_SOURCE DOCUMENT_
───
I’ve discussed data challenges regarding race and ethnicity in prior newsletters including the census. An article in the New York Times highlights the Census problems with the current race categories and suggests alternatives for 2030. I am a bit on the fence about whether shifting towards country of origin and parents’ country of origin are appropriate measures. I also worry that such measures could have a chilling effect on response while also having the potential for being misused in support of further discrimination. I welcome other thoughts and reactions.
A NORC study showed only 1% of Medicare patients had their social determinants tracked in 2018 – this study seemed extremely early in the uptick of recognition and adoption of the importance of SDOH. In other words, if they wanted to know the baseline in 2018 it was very close to zero.
SIREN picks
My picks for SIREN’s October’s newsletter are: the literature and scoping review of primary care-based interventions to address the financial needs of patients experiencing poverty and the Social Emergency Medicine: Principles and Practice book.
The literature review provides important context on the variability and complexity of what is happening in the US and globally. The review provides a table of screening tools that can be tailored to primary care providers’ needs. It breaks down the findings by targeted interventions and service providers and service users (patients) needs. The book tackles critical health equity subjects in the context of emergency medicine where the evidence of social injustice is perhaps most evident. It would be interesting to compare the findings in this book with the Public Health Data Commission findings discussed above. The book needs to be purchased, but you can get overviews of the chapters and buy chapters of interest if you aren’t ready for the entire book.
───
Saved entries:

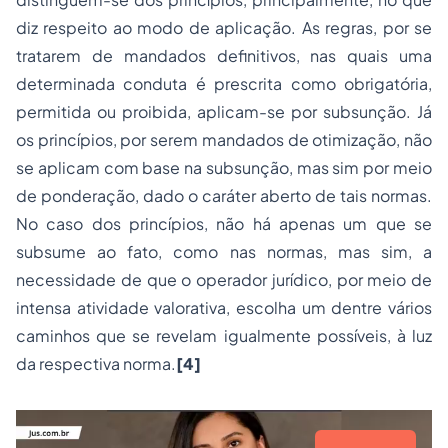
diz respeito ao modo de aplicação. As regras, por se
tratarem de mandados definitivos, nas quais uma
determinada conduta é prescrita como obrigatória,
permitida ou proibida, aplicam-se por subsunção. Já
os princípios, por serem mandados de otimização, não
se aplicam com base na subsunção, mas sim por meio
de ponderação, dado o caráter aberto de tais normas.
No caso dos princípios, não há apenas um que se
subsume ao fato, como nas normas, mas sim, a
necessidade de que o operador jurídico, por meio de
intensa atividade valorativa, escolha um dentre vários
caminhos que se revelam igualmente possíveis, à luz
da respectiva norma.
[4]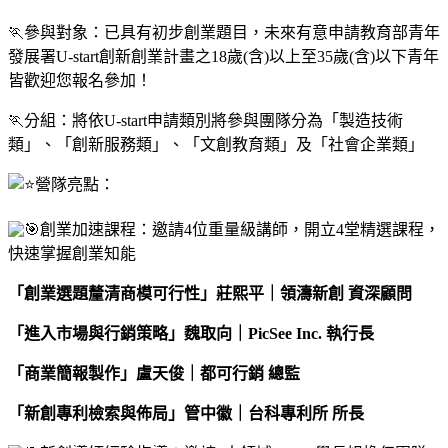
🏃‍參與對象：已具有初步創業題目，未來有意申請教育部青年
發展署U-start創新創業計畫之18歲(含)以上至35歲(含)以下青年
皆歡迎您報名參加！
🏃‍分組：將依U-start申請類別將參與團隊分為「製造技術
類」、「創新服務類」、「文創教育類」及「社會企業類」
營隊亮點：
創業加速課程：邀請4位重量級講師，開立4堂精選課程，
快速掌握創業知能
「創業選題釐清商模可行性」莊熙平｜領濤新創 資深顧問
「進入市場與行銷策略」魏取向｜PicSee Inc. 執行長
「商業簡報製作」盧天俊｜都可行銷 總監
「新創專利檢索與佈局」管中徽｜台科專利所 所長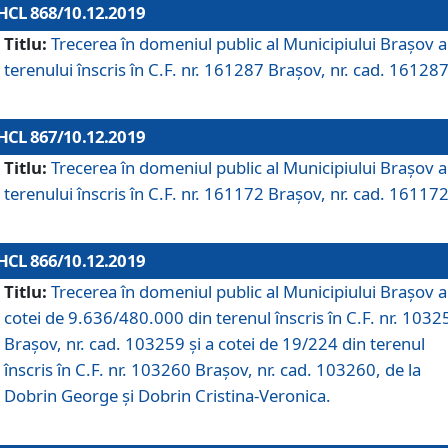
HCL 868/10.12.2019
Titlu:
Trecerea în domeniul public al Municipiului Braşov a
terenului înscris în C.F. nr. 161287 Brașov, nr. cad. 161287
HCL 867/10.12.2019
Titlu:
Trecerea în domeniul public al Municipiului Braşov a
terenului înscris în C.F. nr. 161172 Brașov, nr. cad. 161172
HCL 866/10.12.2019
Titlu:
Trecerea în domeniul public al Municipiului Braşov a
cotei de 9.636/480.000 din terenul înscris în C.F. nr. 1032
Brașov, nr. cad. 103259 și a cotei de 19/224 din terenul
înscris în C.F. nr. 103260 Brașov, nr. cad. 103260, de la
Dobrin George și Dobrin Cristina-Veronica.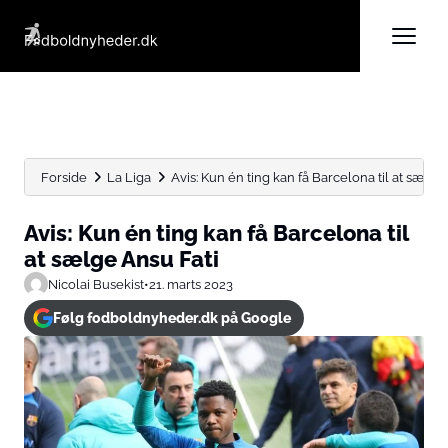
Forside
La Liga
Avis: Kun én ting kan få Barcelona til at sælge..
Avis: Kun én ting kan få Barcelona til
at sælge Ansu Fati
Nicolai Busekist
•
21. marts 2023
Følg fodboldnyheder.dk på Google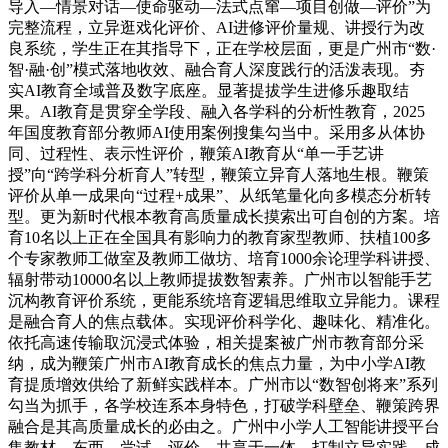
导入—情景对话—使命驱动—法式点窜—项目创做—评价”为
完整流程，立异逛戏化评价、AI进修评价量规、讲授行为改
良系统，学生正在其指导下，正在学校层面，更是广州市“数·
智·融·创”模式落地收效、融合育人深度践行的活泼表现。夯
实AI教育全域普及数字底座。显著提拔学生进修乐趣取结
果。AI教育是贯穿全学段、融入各学科的分析性教育，2025
年国度教育部分教师AI使用案例搜集勾当中。采用多从体协
同、过程性、表示性评价，鞭策AI教育从“单一手艺讲
授”向“跨学科分析育人”转型，鞭策立异育人落地生根。鞭策
评价从单一成果向“过程+成果”、从纸笔量化向多模态分析转
型。更为新时代根本教育高质量成长摸索出可自创的方案。培
育10名以上正在全国具有影响力的教育家型教师、扶植100多
个专家教师工做室及教师工做坊、培育1000余论理学科讲授、
辐射带动10000名以上教师提拔数智素养。广州市以智能手艺
沉构教育评价系统，更能系统培育逻辑思维取立异能力。课程
是融合育人的焦点载体。实现评价科学化、趣味化、精准化。
依托高速传输取沉浸式体验，相关提案被广州市教育部分采
纳，成为鞭策广州市AI教育成长的焦点力量，为中小学AI教
育提质增效供给了新鲜实践样本。广州市以“数智创将来”系列
勾当为抓手，各学校连系本身特色，打破学科壁垒、鞭策跨界
融合是其高质量成长的必由之。广州中小学人工智能讲授平台
集教材、东西、尝试、评价、共享于一体，打制立异实践，成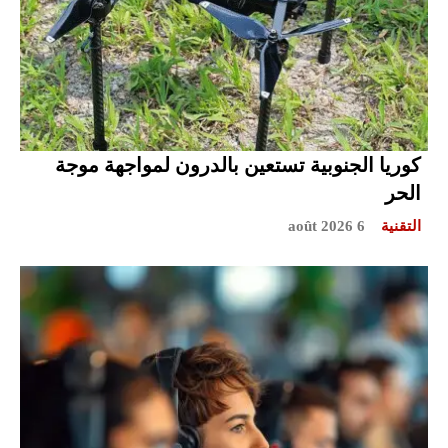
كوريا الجنوبية تستعين بالدرون لمواجهة موجة
الحر
التقنية
6 août 2026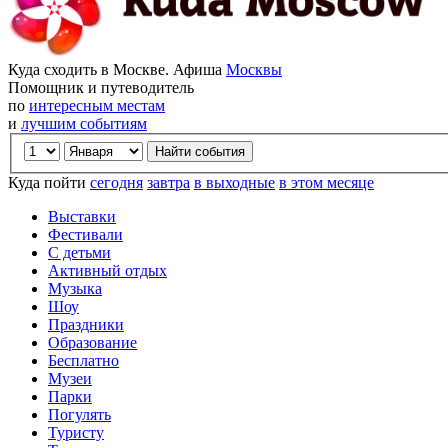
Куда сходить в Москве. Афиша
Москвы
Помощник и путеводитель
по
интересным местам
и
лучшим событиям
Куда пойти
сегодня
завтра
в выходные
в этом месяце
Выставки
Фестивали
С детьми
Активный отдых
Музыка
Шоу
Праздники
Образование
Бесплатно
Музеи
Парки
Погулять
Туристу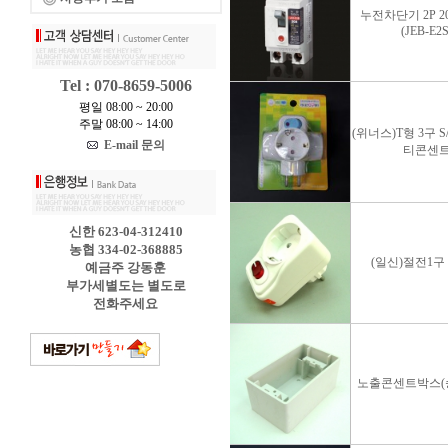
누전차단기 2P 20
(JEB-E2S
Tel : 070-8659-5006
평일 08:00 ~ 20:00
주말 08:00 ~ 14:00
(위너스)T형 3구 S
E-mail 문의
티콘센
신한 623-04-312410
농협 334-02-368885
(일신)절전1구
예금주 강동훈
부가세별도는 별도로
전화주세요
노출콘센트박스(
───
_EXERCISE INSTRUCTIONS_
Answer these questions from the newsletter text.
(a) According to the NORC study, what percentage of Medicare patients had their social determinants tracked in 2018?
(b) Which month's SIREN newsletter are the picks chosen for?
(c) What does the literature review provide a table of?

_RESPONSE_
(a) 1%
(b) October
(c) Screening tools that can be tailored to primary care providers' needs